=== Document text ===

Cold Zero: No Mercy Review

The combination of elements from several different genres--action, strategy, and role-playing--works to keep things interesting in Cold Zero.

An intriguing blend of action, real-time strategy, and role-playing elements, JoWood's isometric third-person shooter Cold Zero: No Mercy superficially resembles games like X-COM and Jagged Alliance and is an often trigger-happy journey through the trials and tribulations of a hired mercenary. The game is violent, challenging, alternately thoughtful and fast-paced, and at times highly addictive. However, it's hampered by problematic camera controls and some other shortcomings, as well as action that can be overly difficult and repetitive. But if you don't mind the occasional frustration, and you relish the thought of wasting all sorts of baddies from an overhead vantage point while also taking time to perform some RPG-like day-to-day chores of a soldier of fortune, Cold Zero may be just the thing for you.

Despite its emphasis on strategy, Cold Zero delivers a very high body count.
Despite its emphasis on strategy, Cold Zero delivers a very high body count.

In Cold Zero, you direct the actions of one man, John McAffrey, an ex-cop expelled from the force for mistakenly shooting an innocent civilian and now in charge of his own private detective agency. McAffrey's new business is suffering mightily from his past indiscretion, and he soon finds himself flat-out broke and forced into working for a purported Mafia kingpin. He does not fight the law--in fact, McAffrey begins the game as an essentially decent sort who agrees to his current gig only under the threat of violence and because he believes he's battling other hoods. The game kicks off in McAffrey's new digs, a sorry tenement in an odd little neighborhood surrounded by gun shops, target ranges, bars, and pawnbrokers.

You'll navigate each level primarily using the mouse, pointing and clicking to determine the direction and distance you want to move. Hold the Ctrl key down while clicking behind or on either side of McAffrey and you'll shuffle backward or perform strafing-type lateral maneuvers. However, you can't freely climb or descend. If you want to move vertically, the obstacle in question must be determined by the game to be scalable. If it is, the icon will deviate from its original form to show you that climbing or descending is possible.

=== Raw data ===

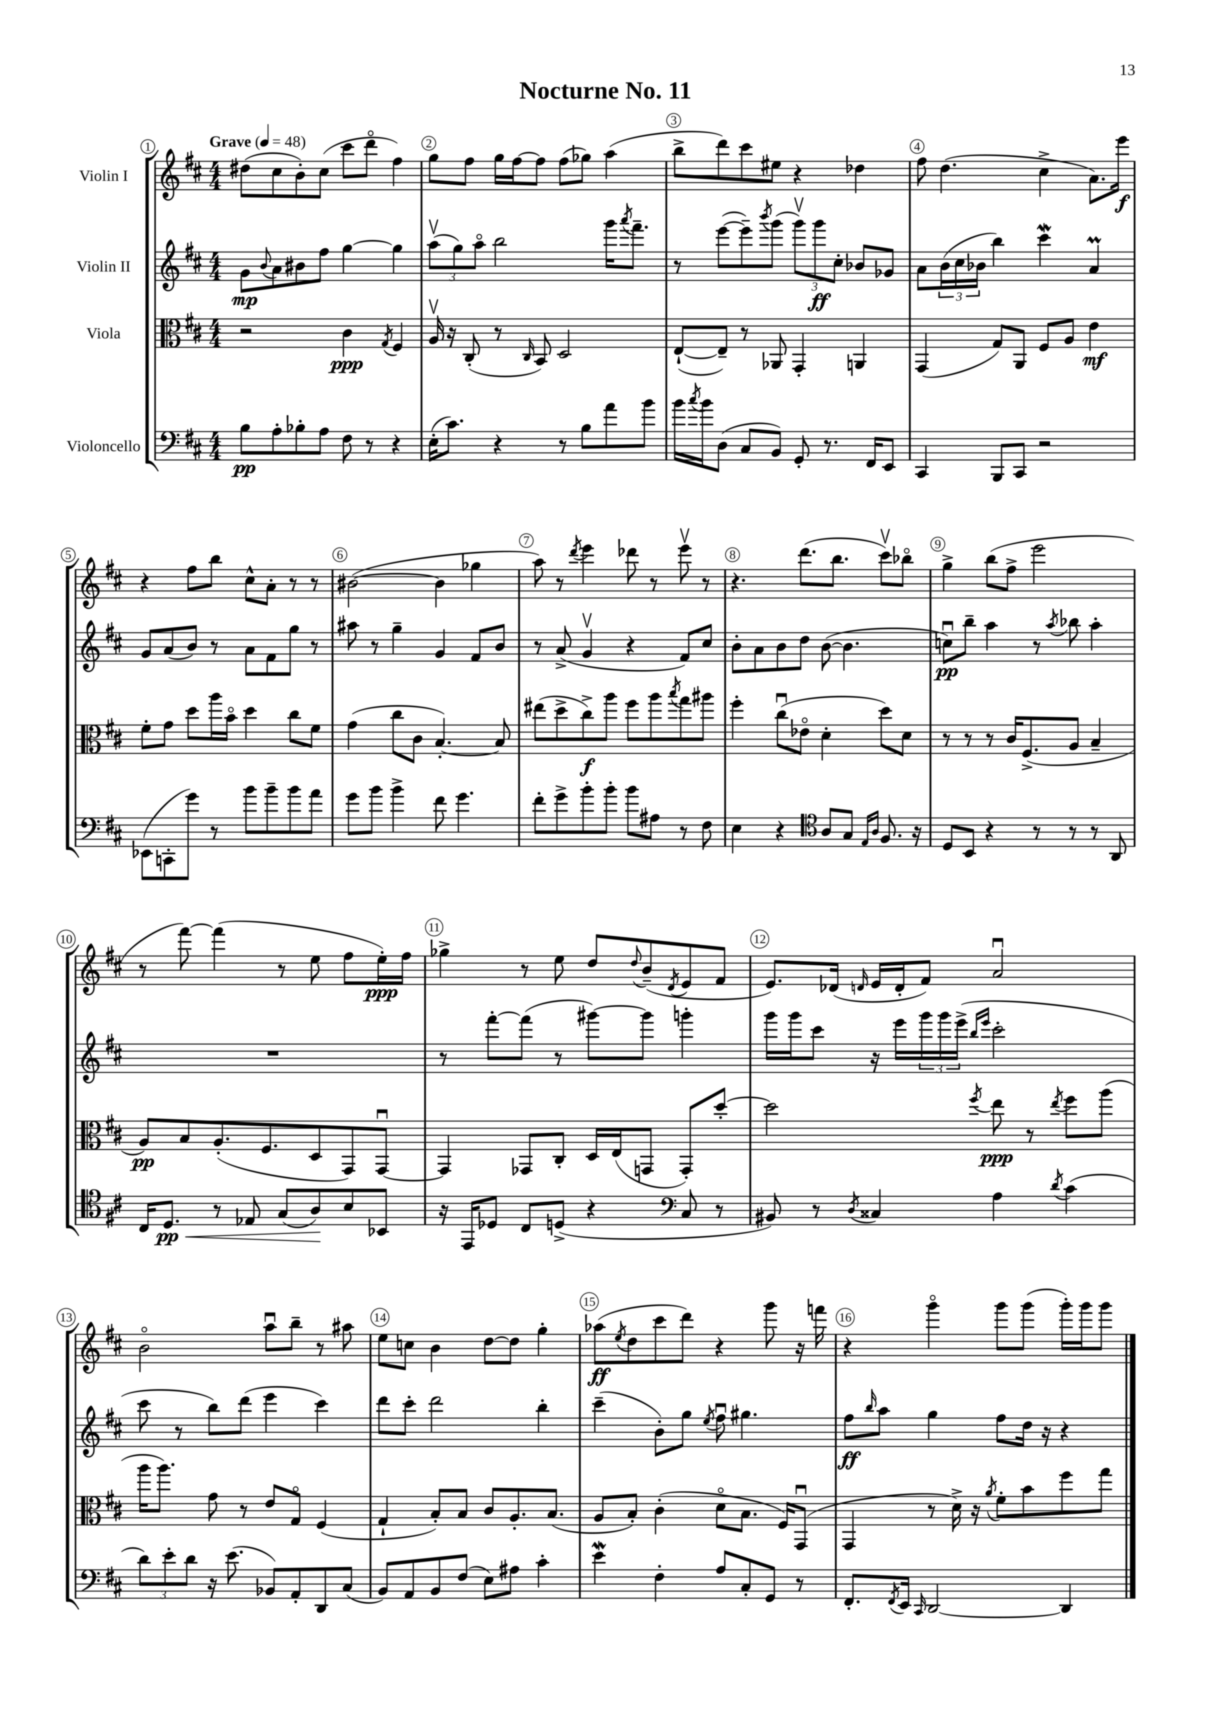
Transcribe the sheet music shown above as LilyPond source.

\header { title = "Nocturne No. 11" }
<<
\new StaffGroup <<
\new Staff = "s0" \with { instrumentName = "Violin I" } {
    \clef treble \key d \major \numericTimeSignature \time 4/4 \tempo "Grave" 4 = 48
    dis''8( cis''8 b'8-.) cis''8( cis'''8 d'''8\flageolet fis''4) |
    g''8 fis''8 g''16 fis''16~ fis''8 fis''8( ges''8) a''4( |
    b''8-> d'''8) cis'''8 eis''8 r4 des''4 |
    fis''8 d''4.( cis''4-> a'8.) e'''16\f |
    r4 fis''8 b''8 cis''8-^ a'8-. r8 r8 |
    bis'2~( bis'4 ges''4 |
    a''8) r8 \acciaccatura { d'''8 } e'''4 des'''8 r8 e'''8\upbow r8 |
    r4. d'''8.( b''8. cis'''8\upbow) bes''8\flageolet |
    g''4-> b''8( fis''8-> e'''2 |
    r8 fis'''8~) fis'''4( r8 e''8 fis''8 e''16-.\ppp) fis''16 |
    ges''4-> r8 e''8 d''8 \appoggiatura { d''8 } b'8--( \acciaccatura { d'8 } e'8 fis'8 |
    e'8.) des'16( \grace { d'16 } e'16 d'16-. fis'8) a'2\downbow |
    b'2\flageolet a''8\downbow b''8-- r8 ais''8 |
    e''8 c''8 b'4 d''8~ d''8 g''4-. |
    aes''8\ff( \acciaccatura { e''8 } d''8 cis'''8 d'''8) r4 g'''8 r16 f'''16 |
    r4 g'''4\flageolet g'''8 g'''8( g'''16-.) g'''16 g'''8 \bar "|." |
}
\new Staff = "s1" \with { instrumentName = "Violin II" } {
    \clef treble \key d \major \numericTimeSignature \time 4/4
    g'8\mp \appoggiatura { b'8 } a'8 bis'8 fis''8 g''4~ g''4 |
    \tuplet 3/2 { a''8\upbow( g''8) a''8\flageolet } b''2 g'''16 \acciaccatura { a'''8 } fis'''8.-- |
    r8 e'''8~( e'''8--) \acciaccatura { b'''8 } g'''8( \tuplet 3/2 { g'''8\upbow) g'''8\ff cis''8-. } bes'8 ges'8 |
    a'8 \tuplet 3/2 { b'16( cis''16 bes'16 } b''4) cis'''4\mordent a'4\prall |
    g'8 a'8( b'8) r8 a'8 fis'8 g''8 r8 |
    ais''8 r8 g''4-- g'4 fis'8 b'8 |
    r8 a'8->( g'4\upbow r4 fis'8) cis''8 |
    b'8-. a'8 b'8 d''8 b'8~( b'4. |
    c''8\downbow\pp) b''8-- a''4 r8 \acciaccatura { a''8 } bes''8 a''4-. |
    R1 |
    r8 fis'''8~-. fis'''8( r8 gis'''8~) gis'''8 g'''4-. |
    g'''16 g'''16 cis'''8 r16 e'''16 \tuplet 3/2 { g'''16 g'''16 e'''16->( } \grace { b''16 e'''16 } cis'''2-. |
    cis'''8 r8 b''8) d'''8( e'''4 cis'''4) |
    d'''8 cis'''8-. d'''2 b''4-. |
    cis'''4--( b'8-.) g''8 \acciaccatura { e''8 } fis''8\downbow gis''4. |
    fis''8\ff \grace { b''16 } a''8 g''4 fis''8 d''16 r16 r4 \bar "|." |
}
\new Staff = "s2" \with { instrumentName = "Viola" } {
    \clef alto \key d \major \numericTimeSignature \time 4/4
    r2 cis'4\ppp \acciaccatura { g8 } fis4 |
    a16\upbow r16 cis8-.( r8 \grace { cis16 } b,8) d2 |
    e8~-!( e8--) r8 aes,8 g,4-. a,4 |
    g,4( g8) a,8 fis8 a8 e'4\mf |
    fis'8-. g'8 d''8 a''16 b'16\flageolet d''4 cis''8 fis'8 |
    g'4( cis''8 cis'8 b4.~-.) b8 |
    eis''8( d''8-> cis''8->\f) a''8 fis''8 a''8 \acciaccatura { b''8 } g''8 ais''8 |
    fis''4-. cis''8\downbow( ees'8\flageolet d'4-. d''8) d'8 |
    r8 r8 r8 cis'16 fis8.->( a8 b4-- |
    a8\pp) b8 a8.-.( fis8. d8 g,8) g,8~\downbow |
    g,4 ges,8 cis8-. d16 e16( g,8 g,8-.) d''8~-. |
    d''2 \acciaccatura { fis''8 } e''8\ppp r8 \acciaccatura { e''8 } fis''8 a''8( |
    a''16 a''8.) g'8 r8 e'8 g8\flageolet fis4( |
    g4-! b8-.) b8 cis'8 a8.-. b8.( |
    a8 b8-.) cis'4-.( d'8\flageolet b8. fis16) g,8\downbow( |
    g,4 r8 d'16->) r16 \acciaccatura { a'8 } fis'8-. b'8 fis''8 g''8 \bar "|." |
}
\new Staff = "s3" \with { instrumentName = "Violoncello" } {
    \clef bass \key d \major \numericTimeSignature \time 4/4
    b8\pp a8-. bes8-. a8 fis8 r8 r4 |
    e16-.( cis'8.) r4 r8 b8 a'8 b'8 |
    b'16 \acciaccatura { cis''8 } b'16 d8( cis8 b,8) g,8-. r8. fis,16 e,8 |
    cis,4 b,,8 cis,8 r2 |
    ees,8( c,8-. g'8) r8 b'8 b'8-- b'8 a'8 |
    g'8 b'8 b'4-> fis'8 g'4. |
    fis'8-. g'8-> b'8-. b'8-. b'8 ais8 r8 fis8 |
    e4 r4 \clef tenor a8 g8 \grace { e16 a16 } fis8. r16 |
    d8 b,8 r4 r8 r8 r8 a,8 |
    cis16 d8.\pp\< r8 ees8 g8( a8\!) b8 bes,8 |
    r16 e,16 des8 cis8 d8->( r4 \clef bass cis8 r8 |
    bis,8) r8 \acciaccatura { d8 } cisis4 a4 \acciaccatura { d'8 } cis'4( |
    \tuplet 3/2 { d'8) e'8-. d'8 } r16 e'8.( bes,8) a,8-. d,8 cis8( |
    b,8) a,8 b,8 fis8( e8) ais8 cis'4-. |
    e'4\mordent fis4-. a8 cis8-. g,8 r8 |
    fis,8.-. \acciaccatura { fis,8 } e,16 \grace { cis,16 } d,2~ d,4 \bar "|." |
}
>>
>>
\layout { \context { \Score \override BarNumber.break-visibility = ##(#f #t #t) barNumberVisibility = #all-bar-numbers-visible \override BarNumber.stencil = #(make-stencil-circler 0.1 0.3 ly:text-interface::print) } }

=== What you need to do ===
**a.** Set down the Cold Zero review word for word, from "In Cold Zero, you" up to and including "bars, and pawnbrokers.".
**b.** Carry the Cold Zero review further, beginning right after its final sentence.
The entries are separate material from the Cold Zero review.

=== Task-by-task answers ===
**a.**
In Cold Zero, you direct the actions of one man, John McAffrey, an ex-cop expelled from the force for mistakenly shooting an innocent civilian and now in charge of his own private detective agency. McAffrey's new business is suffering mightily from his past indiscretion, and he soon finds himself flat-out broke and forced into working for a purported Mafia kingpin. He does not fight the law--in fact, McAffrey begins the game as an essentially decent sort who agrees to his current gig only under the threat of violence and because he believes he's battling other hoods. The game kicks off in McAffrey's new digs, a sorry tenement in an odd little neighborhood surrounded by gun shops, target ranges, bars, and pawnbrokers.

**b.**
One of the real keys to the game is stealth. In Cold Zero, your enemies react intelligently to your maneuvers, jumping into battle mode when you venture into eyeshot or even when you make an inadvertent noise. To help combat their awareness, you can propel yourself in one of four different modes. If speed is of the essence, you can run. You can also walk, walk cautiously, and sneak--all of which are selectable via icons in the omnipresent control panel at the base of the screen. If you select the latter, you'll hunker down near the ground and shuffle very quietly and oh-so-slowly from place to place. Approach someone from behind while in this position, and there's a good chance you'll get within inches and quite possibly reel off enough shots to kill him before he's even had a chance to move.

What you won't want to do when nearing an enemy is swap or reload your weapon--both actions produce enough noise to alert everyone in the vicinity of your presence. A common practice is to reload or rearm well away from the action, sneak up for a few good shots, then run away quickly to hide as other thugs hear and swarm toward the gunfire. Another viable option is to leave your pistols and rifles and submachine guns holstered and instead make use of your silent weapons--namely, your own hard-knuckled fist, assorted knives and razors, and perhaps even a baseball bat. Of the hundred-or-so real-world armaments you can either purchase at the gun shop, snatch from semisecret stashes, or remove from the prone bodies of your victims, several are virtually noiseless.

Shoot someone who begs to be spared, and you may get blown to fragments by a stash of grenades.
Shoot someone who begs to be spared, and you may get blown to fragments by a stash of grenades.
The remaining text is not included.